5.1. Con il terzo motivo, i ricorrenti, lamentando la violazione dell’art. 1223 c.c. dell’art. 132 c.p.c., hanno censurato la sentenza impugnata nella parte in cui la corte d’appello, condannandoli al parziale risarcimento del danno subito dal C., ha ritenuto la coincidenza di tale pregiudizio non solo con gli oneri sostenuti dall’attrice in funzione dell’acquisto della casa ma anche con i costi di ripristino come stimati dal consulente tecnico d’ufficio.

5.2. Così facendo, infatti, hanno osservato i ricorrenti, la corte ha finito, in modo del tutto illogico, per addossare agli appellati l’intero peso della ristrutturazione, comprendendovi costi ed oneri che sotto nessun profilo possono considerarsi come una perdita in cui il committente venditore è incorso a causa dell’affermato errore professionale.

5.3. Il motivo è assorbito dall’accoglimento del primo.

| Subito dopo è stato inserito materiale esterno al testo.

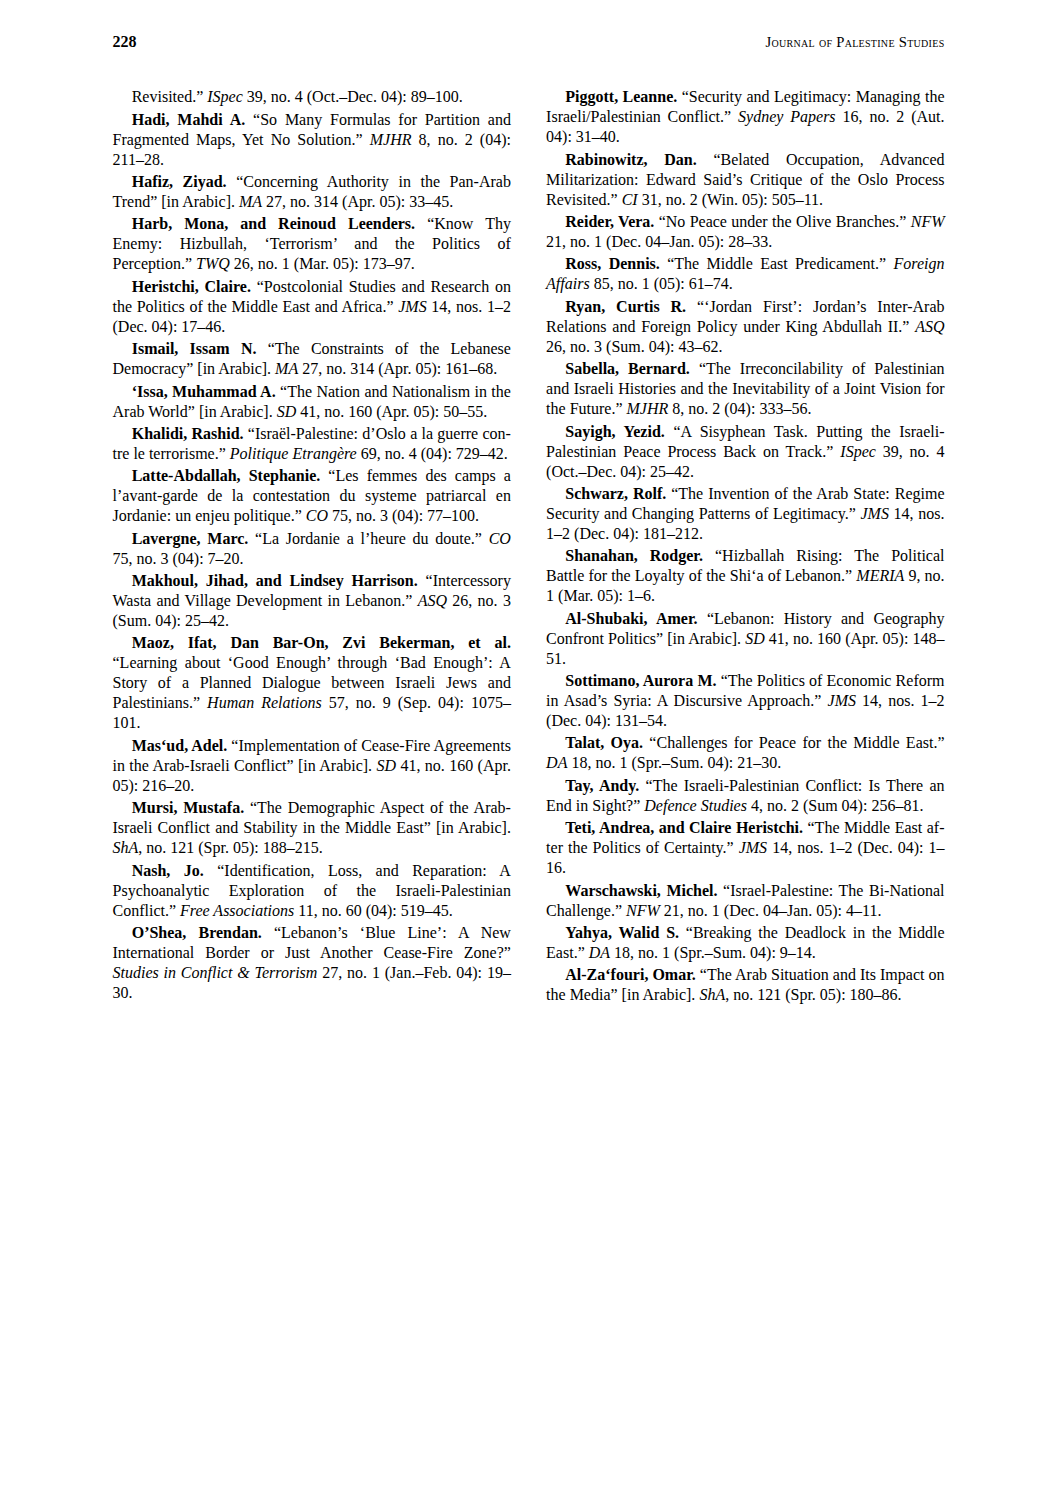228 Journal of Palestine Studies
Revisited.” ISpec 39, no. 4 (Oct.–Dec. 04): 89–100.
Hadi, Mahdi A. “So Many Formulas for Partition and Fragmented Maps, Yet No Solution.” MJHR 8, no. 2 (04): 211–28.
Hafiz, Ziyad. “Concerning Authority in the Pan-Arab Trend” [in Arabic]. MA 27, no. 314 (Apr. 05): 33–45.
Harb, Mona, and Reinoud Leenders. “Know Thy Enemy: Hizbullah, ‘Terrorism’ and the Politics of Perception.” TWQ 26, no. 1 (Mar. 05): 173–97.
Heristchi, Claire. “Postcolonial Studies and Research on the Politics of the Middle East and Africa.” JMS 14, nos. 1–2 (Dec. 04): 17–46.
Ismail, Issam N. “The Constraints of the Lebanese Democracy” [in Arabic]. MA 27, no. 314 (Apr. 05): 161–68.
‘Issa, Muhammad A. “The Nation and Nationalism in the Arab World” [in Arabic]. SD 41, no. 160 (Apr. 05): 50–55.
Khalidi, Rashid. “Israël-Palestine: d’Oslo a la guerre contre le terrorisme.” Politique Etrangère 69, no. 4 (04): 729–42.
Latte-Abdallah, Stephanie. “Les femmes des camps a l’avant-garde de la contestation du systeme patriarcal en Jordanie: un enjeu politique.” CO 75, no. 3 (04): 77–100.
Lavergne, Marc. “La Jordanie a l’heure du doute.” CO 75, no. 3 (04): 7–20.
Makhoul, Jihad, and Lindsey Harrison. “Intercessory Wasta and Village Development in Lebanon.” ASQ 26, no. 3 (Sum. 04): 25–42.
Maoz, Ifat, Dan Bar-On, Zvi Bekerman, et al. “Learning about ‘Good Enough’ through ‘Bad Enough’: A Story of a Planned Dialogue between Israeli Jews and Palestinians.” Human Relations 57, no. 9 (Sep. 04): 1075–101.
Mas‘ud, Adel. “Implementation of Cease-Fire Agreements in the Arab-Israeli Conflict” [in Arabic]. SD 41, no. 160 (Apr. 05): 216–20.
Mursi, Mustafa. “The Demographic Aspect of the Arab-Israeli Conflict and Stability in the Middle East” [in Arabic]. ShA, no. 121 (Spr. 05): 188–215.
Nash, Jo. “Identification, Loss, and Reparation: A Psychoanalytic Exploration of the Israeli-Palestinian Conflict.” Free Associations 11, no. 60 (04): 519–45.
O’Shea, Brendan. “Lebanon’s ‘Blue Line’: A New International Border or Just Another Cease-Fire Zone?” Studies in Conflict & Terrorism 27, no. 1 (Jan.–Feb. 04): 19–30.
Piggott, Leanne. “Security and Legitimacy: Managing the Israeli/Palestinian Conflict.” Sydney Papers 16, no. 2 (Aut. 04): 31–40.
Rabinowitz, Dan. “Belated Occupation, Advanced Militarization: Edward Said’s Critique of the Oslo Process Revisited.” CI 31, no. 2 (Win. 05): 505–11.
Reider, Vera. “No Peace under the Olive Branches.” NFW 21, no. 1 (Dec. 04–Jan. 05): 28–33.
Ross, Dennis. “The Middle East Predicament.” Foreign Affairs 85, no. 1 (05): 61–74.
Ryan, Curtis R. “‘Jordan First’: Jordan’s Inter-Arab Relations and Foreign Policy under King Abdullah II.” ASQ 26, no. 3 (Sum. 04): 43–62.
Sabella, Bernard. “The Irreconcilability of Palestinian and Israeli Histories and the Inevitability of a Joint Vision for the Future.” MJHR 8, no. 2 (04): 333–56.
Sayigh, Yezid. “A Sisyphean Task. Putting the Israeli-Palestinian Peace Process Back on Track.” ISpec 39, no. 4 (Oct.–Dec. 04): 25–42.
Schwarz, Rolf. “The Invention of the Arab State: Regime Security and Changing Patterns of Legitimacy.” JMS 14, nos. 1–2 (Dec. 04): 181–212.
Shanahan, Rodger. “Hizballah Rising: The Political Battle for the Loyalty of the Shi‘a of Lebanon.” MERIA 9, no. 1 (Mar. 05): 1–6.
Al-Shubaki, Amer. “Lebanon: History and Geography Confront Politics” [in Arabic]. SD 41, no. 160 (Apr. 05): 148–51.
Sottimano, Aurora M. “The Politics of Economic Reform in Asad’s Syria: A Discursive Approach.” JMS 14, nos. 1–2 (Dec. 04): 131–54.
Talat, Oya. “Challenges for Peace for the Middle East.” DA 18, no. 1 (Spr.–Sum. 04): 21–30.
Tay, Andy. “The Israeli-Palestinian Conflict: Is There an End in Sight?” Defence Studies 4, no. 2 (Sum 04): 256–81.
Teti, Andrea, and Claire Heristchi. “The Middle East after the Politics of Certainty.” JMS 14, nos. 1–2 (Dec. 04): 1–16.
Warschawski, Michel. “Israel-Palestine: The Bi-National Challenge.” NFW 21, no. 1 (Dec. 04–Jan. 05): 4–11.
Yahya, Walid S. “Breaking the Deadlock in the Middle East.” DA 18, no. 1 (Spr.–Sum. 04): 9–14.
Al-Za‘fouri, Omar. “The Arab Situation and Its Impact on the Media” [in Arabic]. ShA, no. 121 (Spr. 05): 180–86.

6. La sentenza impugnata dev’essere, quindi, cassata con rinvio, per un nuovo esame, alla corte d’appello di Milano che, in diversa composizione, provvederà anche sulle spese del presente giudizio.

P.Q.M.

La Corte così provvede: accoglie il primo motivo di ricorso, rigetta il secondo, assorbito il terzo; cassa, in relazione al motivo accolto, la sentenza impugnata, con rinvio, per un nuovo esame, alla corte d’appello di Milano che, in diversa composizione, provvederà anche sulle spese del presente giudizio.

Così deciso in Roma, nella Camera di consiglio della Sezione Seconda Civile, il 28 ottobre 2020.